If you’re both an ambitious person and hopeless romantic like I am, your dreams and goals will inevitably pull you away from someone whom you’ve fallen head over heels for.
You’ll be faced with being forced to think about three words that can be even more daunting than “I love you”: long-distance relationship.
Before you take that leap of faith and decide to have a “Hey There Delilah” or “Dear John” type of romance, ask yourself, “Is my significant other really worth it?”
As brutal as that question may be, no one realizes how tough a long-distance relationship really is until they’re thrust into one.
All of a sudden, it will seem like your life is one big countdown until you see the person again, and for some reason, you’ll feel like you’re noticing more and more happy couples all around you once your significant other isn’t physically there.
If it takes two people to be in a relationship, it takes two strong people to be in a long-distance one.
Here are three signs that should make you press “pause” and rethink wanting to take that step with your significant other:
1. You already feel like you’re always putting more effort into your relationship.
Are you always the one in the relationship to text a simple “Good morning!” or “Have a great day” to the other? Are you the only one who remembers the other’s favorite snack and always manages to pick it up whenever you go grocery shopping?
When you know there’s an event or day that’s important to your SO, are you always excited to celebrate, even though you know that if the tables were turned, you’d probably be celebrating on your own?
Do you feel like you’re the only one in your relationship who realizes memories are worth more than things, and that life comes at you so fast, you shouldn’t take one moment with your SO for granted?
People express their love in different ways, but if you’re always the person who goes the extra mile to show your SO you care, that won’t change once you enter a long-distance relationship.
Distance exaggerates feelings, and if you already feel like your efforts aren’t being reciprocated, you may feel lonely and abandoned when you and your SO are miles apart.
2. You’re always the first to say, “I’m sorry.”
When you and your SO get into an argument – whether it be a full-blown fight or a silly disagreement – are you always the first to extend an olive branch?
Contrary to what many think, vulnerability is a sign of strength, not weakness. When you’re the first to try to make amends, you are showing you’re mature enough to put any bad feelings between the two of you behind, and that you have enough humility to admit you make mistakes and are far from perfect.
The person who “returns” to their SO first after a fight knows love should ideally be much larger in magnitude than the strength any disagreement bears.
It’s important to realize people deal with conflict differently. Some people put up walls and take a longer time to cool down, but if you’re always the one running after the other person, reaching out and realizing that what you have is stronger than any disagreement, you will be the one whose texts go unanswered and calls are purposely missed in a long-distance relationship.
It’s time to ask yourself, “Do I really want that?”
3. Your SO doesn’t acknowledge or calm your insecurities.
Everyone has their insecurities, and thanks to past relationships, some of us may have them more than others. Does your SO notice the insecurities you may have and make the effort to calm them?
This one is a two-way street.
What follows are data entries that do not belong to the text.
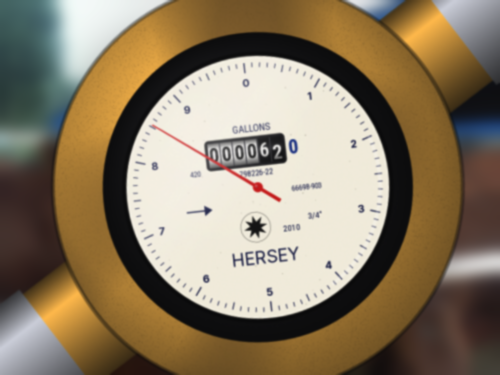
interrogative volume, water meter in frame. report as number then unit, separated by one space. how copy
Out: 618.5 gal
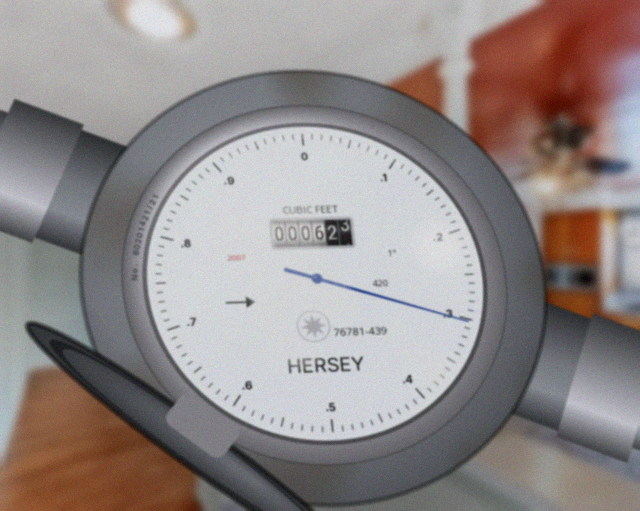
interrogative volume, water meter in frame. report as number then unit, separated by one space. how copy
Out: 623.30 ft³
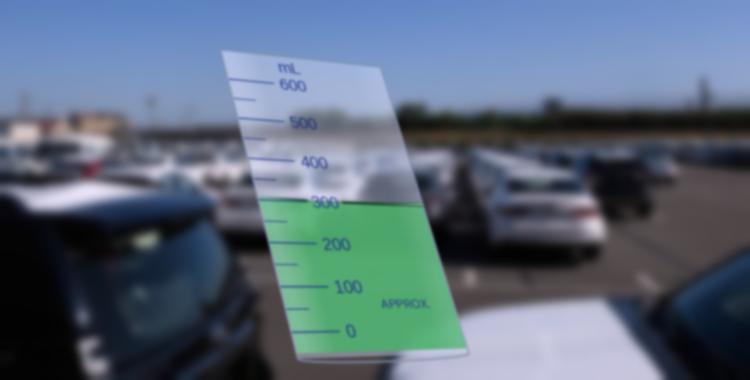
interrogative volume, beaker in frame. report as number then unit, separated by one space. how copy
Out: 300 mL
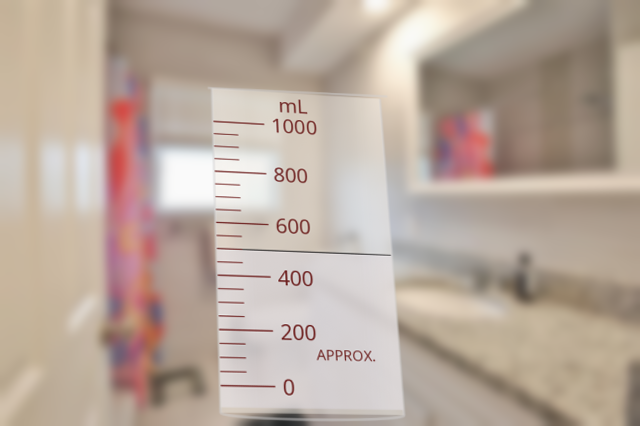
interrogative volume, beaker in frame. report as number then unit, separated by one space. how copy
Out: 500 mL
If something or someone in your past has made you especially insecure, you do need to realize your present SO is a whole different person.
On the flip side, your SO also should acknowledge your needs and care about you enough to calm your fears and insecurities.
If you feel like you’ll never be good enough or perfect enough for your SO now, while you are physically together, your insecurity level will skyrocket once you are apart.
If your SO doesn’t make the effort to help you feel safe and always loved now, don’t be so jaded to think they will once you are oceans or miles away from each other.
Reality check: If you’re sitting there, nodding your head after each of these three warning signs and recognizing the feelings all too well, you maybe should have evaluated your relationship a long time ago.
A relationship should be two-sided, and it should make you feel secure, loved and valued.
When you think of the people you want your best friends to be in love with, you’ll only want the very best for them. You should never accept lower standards for yourself, especially when you know distance will require strength from both of you.
If you make the decision to not be in a long-distance relationship with your SO when life pulls you apart because of these three reasons, know you are stronger for it. You cannot always be a martyr, sacrificing yourself when you know your efforts would never be reciprocated.
Your SO will eventually realize what they took for granted.
They will look for you in every other person they date, and they will never find you because by that time, you will have already realized you’re worth more than what you’ve been getting.